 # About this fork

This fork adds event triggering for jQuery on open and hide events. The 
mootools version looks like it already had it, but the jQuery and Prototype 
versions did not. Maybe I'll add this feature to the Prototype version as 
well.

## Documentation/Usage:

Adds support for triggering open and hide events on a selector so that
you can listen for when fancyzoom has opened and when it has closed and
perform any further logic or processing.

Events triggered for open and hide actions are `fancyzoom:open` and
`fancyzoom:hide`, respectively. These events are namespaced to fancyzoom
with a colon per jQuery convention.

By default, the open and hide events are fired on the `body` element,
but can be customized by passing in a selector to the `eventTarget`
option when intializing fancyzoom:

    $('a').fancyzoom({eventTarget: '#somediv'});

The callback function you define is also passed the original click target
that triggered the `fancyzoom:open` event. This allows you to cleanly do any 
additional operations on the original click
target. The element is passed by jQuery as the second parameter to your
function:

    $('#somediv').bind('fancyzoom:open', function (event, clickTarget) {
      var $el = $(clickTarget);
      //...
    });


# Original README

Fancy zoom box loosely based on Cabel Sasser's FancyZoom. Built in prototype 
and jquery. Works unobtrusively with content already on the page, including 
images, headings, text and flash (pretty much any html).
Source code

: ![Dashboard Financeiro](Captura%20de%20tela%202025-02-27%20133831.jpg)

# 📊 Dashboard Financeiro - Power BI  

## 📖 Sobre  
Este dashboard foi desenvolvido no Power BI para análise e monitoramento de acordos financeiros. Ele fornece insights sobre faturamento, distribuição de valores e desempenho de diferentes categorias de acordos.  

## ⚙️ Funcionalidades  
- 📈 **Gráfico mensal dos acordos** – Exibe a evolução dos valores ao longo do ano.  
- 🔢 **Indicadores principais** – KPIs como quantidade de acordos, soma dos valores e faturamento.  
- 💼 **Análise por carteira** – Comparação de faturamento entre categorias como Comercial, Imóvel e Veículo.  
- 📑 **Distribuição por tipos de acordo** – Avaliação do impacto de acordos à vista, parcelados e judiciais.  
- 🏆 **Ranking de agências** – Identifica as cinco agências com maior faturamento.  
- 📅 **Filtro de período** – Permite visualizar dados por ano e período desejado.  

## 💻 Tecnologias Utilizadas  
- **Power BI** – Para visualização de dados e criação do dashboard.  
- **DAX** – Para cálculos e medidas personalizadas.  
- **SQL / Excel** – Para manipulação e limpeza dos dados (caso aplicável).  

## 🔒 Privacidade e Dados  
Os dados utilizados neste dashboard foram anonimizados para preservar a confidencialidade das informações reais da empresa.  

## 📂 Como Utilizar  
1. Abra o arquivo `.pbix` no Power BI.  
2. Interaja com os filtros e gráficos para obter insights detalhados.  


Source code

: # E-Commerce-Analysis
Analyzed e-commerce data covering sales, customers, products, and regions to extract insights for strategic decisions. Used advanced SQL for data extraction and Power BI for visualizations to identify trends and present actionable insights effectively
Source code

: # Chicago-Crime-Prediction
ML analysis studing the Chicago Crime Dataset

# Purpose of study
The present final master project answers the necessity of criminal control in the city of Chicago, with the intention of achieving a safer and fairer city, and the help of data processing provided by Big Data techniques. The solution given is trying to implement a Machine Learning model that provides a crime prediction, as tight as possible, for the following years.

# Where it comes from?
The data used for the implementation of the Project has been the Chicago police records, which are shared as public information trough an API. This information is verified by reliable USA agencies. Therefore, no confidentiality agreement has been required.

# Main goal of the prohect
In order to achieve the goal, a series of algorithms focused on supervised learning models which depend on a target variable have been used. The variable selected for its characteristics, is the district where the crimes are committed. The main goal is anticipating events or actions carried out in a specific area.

━━━━━━━━

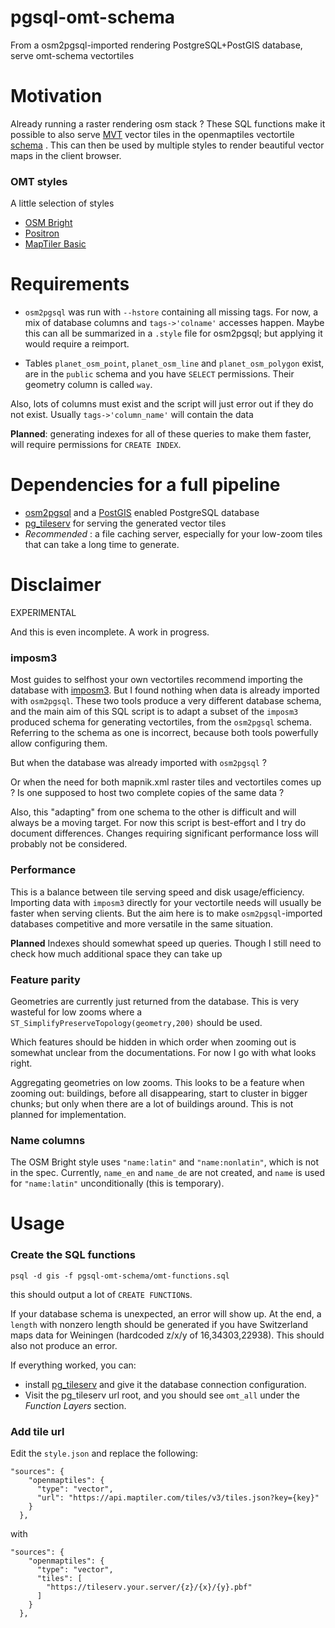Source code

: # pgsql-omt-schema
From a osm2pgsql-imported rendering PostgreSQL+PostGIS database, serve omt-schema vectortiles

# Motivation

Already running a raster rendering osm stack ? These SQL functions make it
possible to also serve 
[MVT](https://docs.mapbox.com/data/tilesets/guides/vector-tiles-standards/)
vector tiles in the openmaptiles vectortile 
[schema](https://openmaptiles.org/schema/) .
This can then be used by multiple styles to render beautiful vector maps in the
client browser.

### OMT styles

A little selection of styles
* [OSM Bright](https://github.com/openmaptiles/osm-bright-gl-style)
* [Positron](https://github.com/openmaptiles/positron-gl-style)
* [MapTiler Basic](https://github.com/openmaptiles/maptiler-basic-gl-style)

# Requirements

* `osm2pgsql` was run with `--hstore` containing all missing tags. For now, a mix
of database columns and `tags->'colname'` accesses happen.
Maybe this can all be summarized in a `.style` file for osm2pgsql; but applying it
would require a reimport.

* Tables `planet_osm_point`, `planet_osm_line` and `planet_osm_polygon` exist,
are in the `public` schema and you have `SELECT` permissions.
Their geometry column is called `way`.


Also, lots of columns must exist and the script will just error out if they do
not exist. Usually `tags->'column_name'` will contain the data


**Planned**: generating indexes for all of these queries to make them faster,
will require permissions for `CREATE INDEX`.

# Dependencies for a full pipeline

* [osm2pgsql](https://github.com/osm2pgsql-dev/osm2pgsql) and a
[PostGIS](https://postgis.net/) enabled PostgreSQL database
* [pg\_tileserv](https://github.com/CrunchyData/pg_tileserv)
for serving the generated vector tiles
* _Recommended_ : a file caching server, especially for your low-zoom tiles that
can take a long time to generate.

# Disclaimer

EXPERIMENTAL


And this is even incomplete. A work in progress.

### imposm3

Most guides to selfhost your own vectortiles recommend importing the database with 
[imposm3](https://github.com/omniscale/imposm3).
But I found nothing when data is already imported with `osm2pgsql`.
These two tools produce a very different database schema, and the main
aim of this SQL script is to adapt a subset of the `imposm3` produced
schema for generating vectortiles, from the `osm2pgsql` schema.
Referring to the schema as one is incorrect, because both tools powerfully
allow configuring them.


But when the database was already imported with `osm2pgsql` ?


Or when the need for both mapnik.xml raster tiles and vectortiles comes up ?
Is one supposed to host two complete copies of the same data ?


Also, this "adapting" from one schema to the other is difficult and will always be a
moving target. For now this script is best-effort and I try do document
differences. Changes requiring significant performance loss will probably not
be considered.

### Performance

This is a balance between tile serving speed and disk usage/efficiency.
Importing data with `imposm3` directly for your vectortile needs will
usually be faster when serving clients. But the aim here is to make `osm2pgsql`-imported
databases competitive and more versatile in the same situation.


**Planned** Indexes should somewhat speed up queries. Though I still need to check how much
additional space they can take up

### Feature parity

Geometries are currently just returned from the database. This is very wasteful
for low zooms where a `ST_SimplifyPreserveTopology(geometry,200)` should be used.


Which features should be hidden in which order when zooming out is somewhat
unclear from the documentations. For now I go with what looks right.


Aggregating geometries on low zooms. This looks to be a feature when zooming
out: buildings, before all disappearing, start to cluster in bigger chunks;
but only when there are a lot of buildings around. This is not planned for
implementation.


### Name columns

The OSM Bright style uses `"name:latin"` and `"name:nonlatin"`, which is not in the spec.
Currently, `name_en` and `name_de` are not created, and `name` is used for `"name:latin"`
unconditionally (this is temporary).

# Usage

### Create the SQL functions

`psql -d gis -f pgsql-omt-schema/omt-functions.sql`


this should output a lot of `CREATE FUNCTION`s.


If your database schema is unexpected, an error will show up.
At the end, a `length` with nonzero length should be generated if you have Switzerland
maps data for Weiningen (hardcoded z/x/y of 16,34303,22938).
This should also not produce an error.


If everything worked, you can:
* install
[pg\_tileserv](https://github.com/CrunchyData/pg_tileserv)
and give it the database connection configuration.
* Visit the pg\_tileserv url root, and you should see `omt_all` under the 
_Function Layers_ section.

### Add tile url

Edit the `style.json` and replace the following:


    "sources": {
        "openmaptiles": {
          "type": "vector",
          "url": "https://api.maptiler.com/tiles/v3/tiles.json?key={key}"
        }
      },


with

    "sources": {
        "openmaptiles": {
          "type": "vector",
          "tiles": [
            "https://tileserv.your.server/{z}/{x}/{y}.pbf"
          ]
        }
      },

━━━━━━━━

### TASK BRIEF
From the items above, pull out the stretch from the line containing "The callback function" through the line containing "# 📊 Dashboard Financeiro - Power BI", both ends included, and reproduce it character for character.

### PROBLEM SOLUTION
The callback function you define is also passed the original click target
that triggered the `fancyzoom:open` event. This allows you to cleanly do any 
additional operations on the original click
target. The element is passed by jQuery as the second parameter to your
function:

    $('#somediv').bind('fancyzoom:open', function (event, clickTarget) {
      var $el = $(clickTarget);
      //...
    });


# Original README

Fancy zoom box loosely based on Cabel Sasser's FancyZoom. Built in prototype 
and jquery. Works unobtrusively with content already on the page, including 
images, headings, text and flash (pretty much any html).
Source code

: ![Dashboard Financeiro](Captura%20de%20tela%202025-02-27%20133831.jpg)

# 📊 Dashboard Financeiro - Power BI  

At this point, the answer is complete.